##### Extract provided

Vol. 2 No. 8 (August, 1992) pp. 109-110

TURNING RIGHT: THE MAKING OF THE REHNQUIST SUPREME COURT by David S. Savage. New York: John Wiley & Sons, Inc. 1992 473 pp. Cloth $22.95.

Reviewed by Saul Brenner, Department of Political Science, University of North Carolina, Charlotte.

The timing of this book is unfortunate. A year ago, when this book was written, we would want to hear the story of why the Supreme Court turned to the Right. Now, however, after LEE V WEISMAN and after PLANNED PARENTHOOD OF SOUTHEASTERN PENNSYLVANIA V CASEY, in which justices O'Connor, Kennedy, and Souter formed a center coalition and dominated the Court, it is problematic whether the Court has turned to the Right. See generally Dworkin NY REVIEW OF BOOKS, August 13, 1992.

##########

§ **Prompt a**
Name the justices who, according to the book review, formed a center coalition that dominated the Court.
The book review above and the rows that follow are unrelated material.

##### The records

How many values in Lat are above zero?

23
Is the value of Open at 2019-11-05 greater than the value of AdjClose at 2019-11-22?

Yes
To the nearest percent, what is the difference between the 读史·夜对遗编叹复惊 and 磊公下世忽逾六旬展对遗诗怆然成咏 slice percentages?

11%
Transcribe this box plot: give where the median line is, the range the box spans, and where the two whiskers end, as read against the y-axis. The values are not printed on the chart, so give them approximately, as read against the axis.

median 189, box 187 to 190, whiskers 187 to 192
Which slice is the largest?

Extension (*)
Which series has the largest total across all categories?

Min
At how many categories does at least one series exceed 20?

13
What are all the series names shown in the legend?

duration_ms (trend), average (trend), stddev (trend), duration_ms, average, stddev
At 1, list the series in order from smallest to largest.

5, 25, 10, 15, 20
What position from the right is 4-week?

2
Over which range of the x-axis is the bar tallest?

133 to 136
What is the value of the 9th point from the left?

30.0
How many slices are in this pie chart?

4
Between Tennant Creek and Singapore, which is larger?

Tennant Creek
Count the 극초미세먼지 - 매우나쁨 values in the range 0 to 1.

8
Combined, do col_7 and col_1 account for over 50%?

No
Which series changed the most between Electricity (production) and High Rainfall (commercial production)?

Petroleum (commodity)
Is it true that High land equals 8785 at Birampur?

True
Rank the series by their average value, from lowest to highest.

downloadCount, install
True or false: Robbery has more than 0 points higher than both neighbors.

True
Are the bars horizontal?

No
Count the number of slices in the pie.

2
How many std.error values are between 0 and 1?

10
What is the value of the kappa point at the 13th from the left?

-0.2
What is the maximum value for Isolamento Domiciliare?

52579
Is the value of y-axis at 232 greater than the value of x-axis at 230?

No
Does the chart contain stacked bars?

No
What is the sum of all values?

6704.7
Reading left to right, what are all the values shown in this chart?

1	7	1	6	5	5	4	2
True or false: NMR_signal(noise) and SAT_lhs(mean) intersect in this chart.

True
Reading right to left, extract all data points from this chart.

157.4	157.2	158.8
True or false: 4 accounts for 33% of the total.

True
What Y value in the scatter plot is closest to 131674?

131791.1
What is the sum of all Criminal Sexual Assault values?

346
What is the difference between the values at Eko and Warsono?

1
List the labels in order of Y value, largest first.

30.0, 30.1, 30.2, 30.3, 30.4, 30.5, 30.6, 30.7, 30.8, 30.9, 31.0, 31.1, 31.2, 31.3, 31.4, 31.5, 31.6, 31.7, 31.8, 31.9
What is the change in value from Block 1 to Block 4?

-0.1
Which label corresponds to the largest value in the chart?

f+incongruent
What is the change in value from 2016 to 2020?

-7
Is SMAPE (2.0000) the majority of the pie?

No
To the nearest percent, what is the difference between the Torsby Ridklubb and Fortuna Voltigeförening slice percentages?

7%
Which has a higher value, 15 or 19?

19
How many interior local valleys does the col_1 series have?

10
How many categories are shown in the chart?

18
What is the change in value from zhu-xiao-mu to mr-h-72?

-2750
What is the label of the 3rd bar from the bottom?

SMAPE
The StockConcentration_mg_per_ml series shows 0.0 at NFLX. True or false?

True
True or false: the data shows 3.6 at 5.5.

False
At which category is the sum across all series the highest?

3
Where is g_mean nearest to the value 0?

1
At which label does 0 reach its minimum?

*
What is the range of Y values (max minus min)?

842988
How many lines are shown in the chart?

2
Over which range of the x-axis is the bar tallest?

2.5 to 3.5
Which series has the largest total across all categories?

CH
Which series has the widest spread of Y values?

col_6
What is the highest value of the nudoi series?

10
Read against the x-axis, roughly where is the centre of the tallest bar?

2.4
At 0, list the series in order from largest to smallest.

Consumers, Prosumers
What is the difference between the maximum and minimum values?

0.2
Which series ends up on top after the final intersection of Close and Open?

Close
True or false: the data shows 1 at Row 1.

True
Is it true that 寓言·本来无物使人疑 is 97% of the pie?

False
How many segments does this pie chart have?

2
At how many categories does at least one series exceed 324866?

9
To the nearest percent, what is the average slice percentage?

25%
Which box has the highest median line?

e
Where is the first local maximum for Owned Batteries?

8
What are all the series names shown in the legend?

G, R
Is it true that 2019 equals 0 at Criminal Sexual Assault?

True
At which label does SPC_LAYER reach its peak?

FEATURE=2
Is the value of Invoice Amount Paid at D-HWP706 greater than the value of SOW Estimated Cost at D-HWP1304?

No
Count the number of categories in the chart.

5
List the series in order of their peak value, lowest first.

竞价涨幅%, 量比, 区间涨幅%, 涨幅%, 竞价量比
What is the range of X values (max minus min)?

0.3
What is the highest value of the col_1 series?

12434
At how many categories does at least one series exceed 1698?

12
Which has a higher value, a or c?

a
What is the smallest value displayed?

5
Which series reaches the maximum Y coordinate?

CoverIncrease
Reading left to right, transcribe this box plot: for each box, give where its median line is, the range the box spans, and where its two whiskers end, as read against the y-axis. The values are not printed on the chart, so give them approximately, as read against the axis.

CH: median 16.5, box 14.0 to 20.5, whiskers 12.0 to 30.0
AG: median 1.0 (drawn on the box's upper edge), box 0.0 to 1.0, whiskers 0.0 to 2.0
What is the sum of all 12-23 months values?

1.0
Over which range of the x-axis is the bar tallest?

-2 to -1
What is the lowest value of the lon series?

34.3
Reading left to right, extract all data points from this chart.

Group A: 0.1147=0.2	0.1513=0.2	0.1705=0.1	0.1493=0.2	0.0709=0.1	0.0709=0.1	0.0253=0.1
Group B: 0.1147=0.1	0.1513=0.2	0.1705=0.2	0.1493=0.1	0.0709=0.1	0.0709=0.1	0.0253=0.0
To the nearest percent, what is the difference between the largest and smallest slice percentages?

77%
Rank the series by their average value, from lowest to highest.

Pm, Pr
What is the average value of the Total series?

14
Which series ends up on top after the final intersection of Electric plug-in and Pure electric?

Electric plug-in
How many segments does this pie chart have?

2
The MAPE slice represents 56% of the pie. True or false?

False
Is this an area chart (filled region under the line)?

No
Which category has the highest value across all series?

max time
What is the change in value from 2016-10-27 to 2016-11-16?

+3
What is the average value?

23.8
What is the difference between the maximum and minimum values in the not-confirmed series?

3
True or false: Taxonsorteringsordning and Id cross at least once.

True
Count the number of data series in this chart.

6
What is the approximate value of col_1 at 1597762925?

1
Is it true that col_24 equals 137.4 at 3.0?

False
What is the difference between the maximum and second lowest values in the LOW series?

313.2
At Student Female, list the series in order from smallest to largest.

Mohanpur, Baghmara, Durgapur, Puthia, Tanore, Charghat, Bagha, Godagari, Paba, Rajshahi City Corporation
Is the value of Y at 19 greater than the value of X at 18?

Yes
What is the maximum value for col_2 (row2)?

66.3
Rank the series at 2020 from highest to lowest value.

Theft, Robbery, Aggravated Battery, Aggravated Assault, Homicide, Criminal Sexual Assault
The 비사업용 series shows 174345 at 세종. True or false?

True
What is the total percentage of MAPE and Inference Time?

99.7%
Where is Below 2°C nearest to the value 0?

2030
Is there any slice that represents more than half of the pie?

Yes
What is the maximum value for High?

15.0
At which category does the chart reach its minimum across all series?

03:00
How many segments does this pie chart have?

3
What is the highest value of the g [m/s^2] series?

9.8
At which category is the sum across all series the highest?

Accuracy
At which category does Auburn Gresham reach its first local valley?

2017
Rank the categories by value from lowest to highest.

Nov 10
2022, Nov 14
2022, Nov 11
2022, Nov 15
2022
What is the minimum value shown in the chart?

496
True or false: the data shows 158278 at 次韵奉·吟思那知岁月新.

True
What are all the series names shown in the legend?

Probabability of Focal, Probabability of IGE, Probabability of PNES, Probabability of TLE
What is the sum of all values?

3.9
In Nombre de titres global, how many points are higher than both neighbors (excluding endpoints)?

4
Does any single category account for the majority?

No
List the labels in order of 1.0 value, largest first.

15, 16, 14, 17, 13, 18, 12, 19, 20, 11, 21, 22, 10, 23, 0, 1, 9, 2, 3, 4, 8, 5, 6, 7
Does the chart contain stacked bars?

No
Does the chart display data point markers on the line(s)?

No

##########

§ **Prompt b**
From the rows, return word for word every line between the line holding "duration_ms (trend), average" and the line holding "How many slices are in this pie chart?", inclusive.

§ **Worked solution a**
O'Connor, Kennedy, Souter

§ **Worked solution b**
duration_ms (trend), average (trend), stddev (trend), duration_ms, average, stddev
At 1, list the series in order from smallest to largest.

5, 25, 10, 15, 20
What position from the right is 4-week?

2
Over which range of the x-axis is the bar tallest?

133 to 136
What is the value of the 9th point from the left?

30.0
How many slices are in this pie chart?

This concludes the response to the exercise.